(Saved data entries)
• • • • •

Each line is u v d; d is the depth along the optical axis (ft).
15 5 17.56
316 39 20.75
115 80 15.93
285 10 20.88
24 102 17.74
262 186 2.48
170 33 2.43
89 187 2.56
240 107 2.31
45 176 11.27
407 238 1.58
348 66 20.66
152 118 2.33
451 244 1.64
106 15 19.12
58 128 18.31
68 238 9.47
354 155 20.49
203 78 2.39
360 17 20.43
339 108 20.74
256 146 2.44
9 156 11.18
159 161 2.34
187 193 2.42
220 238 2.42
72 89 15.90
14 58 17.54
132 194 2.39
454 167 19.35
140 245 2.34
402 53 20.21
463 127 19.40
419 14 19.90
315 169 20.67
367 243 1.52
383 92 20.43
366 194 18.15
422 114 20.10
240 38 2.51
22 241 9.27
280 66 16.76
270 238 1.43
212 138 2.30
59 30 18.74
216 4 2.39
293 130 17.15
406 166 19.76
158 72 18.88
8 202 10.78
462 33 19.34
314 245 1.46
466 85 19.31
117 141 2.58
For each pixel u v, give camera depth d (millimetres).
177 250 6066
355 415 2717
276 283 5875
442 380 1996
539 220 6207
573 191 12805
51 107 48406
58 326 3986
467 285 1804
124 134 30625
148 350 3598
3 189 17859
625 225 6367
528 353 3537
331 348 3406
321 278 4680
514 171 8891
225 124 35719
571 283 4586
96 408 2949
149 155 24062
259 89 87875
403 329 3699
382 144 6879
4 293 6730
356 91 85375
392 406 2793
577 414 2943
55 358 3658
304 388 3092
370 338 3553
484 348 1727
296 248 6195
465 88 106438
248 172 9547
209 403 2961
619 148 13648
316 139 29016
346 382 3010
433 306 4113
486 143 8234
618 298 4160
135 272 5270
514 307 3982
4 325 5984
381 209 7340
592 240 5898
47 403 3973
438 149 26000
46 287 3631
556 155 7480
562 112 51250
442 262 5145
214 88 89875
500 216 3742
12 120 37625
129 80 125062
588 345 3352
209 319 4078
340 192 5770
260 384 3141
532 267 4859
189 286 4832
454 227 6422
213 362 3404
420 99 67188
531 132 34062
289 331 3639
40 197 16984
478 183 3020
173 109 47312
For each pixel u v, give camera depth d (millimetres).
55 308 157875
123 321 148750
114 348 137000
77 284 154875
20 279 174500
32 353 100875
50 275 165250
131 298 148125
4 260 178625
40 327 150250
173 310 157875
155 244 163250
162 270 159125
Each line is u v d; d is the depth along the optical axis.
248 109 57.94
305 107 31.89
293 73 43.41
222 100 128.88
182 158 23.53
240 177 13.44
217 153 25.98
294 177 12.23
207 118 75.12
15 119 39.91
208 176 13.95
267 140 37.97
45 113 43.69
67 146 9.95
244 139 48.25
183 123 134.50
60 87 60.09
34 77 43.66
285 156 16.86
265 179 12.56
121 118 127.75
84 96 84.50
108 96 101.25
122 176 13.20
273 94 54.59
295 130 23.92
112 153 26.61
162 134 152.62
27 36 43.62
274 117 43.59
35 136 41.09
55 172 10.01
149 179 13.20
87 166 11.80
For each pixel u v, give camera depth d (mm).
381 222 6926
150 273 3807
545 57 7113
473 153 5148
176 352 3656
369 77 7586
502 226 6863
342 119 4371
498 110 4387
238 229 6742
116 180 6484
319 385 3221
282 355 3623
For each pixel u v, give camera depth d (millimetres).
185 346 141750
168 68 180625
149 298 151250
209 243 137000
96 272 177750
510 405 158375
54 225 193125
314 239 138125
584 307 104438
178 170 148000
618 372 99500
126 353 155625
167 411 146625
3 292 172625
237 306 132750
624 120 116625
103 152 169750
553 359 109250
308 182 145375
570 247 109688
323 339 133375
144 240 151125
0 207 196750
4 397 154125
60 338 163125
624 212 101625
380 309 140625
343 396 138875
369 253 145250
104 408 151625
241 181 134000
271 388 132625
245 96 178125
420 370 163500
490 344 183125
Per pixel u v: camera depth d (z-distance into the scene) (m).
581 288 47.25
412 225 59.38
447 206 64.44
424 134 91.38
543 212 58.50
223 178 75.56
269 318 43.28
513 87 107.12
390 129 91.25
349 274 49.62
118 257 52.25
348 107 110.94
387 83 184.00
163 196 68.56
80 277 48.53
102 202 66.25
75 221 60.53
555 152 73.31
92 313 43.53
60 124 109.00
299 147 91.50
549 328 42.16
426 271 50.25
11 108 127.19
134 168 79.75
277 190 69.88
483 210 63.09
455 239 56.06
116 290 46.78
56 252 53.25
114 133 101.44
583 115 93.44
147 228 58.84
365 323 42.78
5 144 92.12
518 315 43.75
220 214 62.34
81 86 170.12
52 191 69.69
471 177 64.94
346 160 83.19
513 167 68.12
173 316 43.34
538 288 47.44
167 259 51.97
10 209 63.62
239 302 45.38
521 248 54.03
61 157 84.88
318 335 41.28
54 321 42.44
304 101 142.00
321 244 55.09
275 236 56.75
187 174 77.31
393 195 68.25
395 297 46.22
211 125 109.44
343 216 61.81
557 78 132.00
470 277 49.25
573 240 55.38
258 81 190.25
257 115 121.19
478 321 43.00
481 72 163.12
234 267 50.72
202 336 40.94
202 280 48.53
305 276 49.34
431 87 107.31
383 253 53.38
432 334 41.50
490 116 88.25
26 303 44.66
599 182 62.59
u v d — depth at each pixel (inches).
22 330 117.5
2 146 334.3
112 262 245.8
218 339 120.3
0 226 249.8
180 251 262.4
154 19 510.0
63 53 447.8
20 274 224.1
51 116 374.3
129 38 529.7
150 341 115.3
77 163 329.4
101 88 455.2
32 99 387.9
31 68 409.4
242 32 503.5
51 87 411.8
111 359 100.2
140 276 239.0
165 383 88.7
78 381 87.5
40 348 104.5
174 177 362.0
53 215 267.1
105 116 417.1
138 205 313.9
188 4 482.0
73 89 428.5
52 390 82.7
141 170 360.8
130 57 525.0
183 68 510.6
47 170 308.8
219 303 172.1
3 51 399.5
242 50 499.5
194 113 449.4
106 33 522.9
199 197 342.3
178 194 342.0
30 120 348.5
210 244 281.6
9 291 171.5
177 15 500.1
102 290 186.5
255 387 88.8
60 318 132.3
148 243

• • • • •

Task requirements: Each line holding "along" in the records should be copied out.

The completed task:
Each line is u v d; d is the depth along the optical axis (ft).
Each line is u v d; d is the depth along the optical axis.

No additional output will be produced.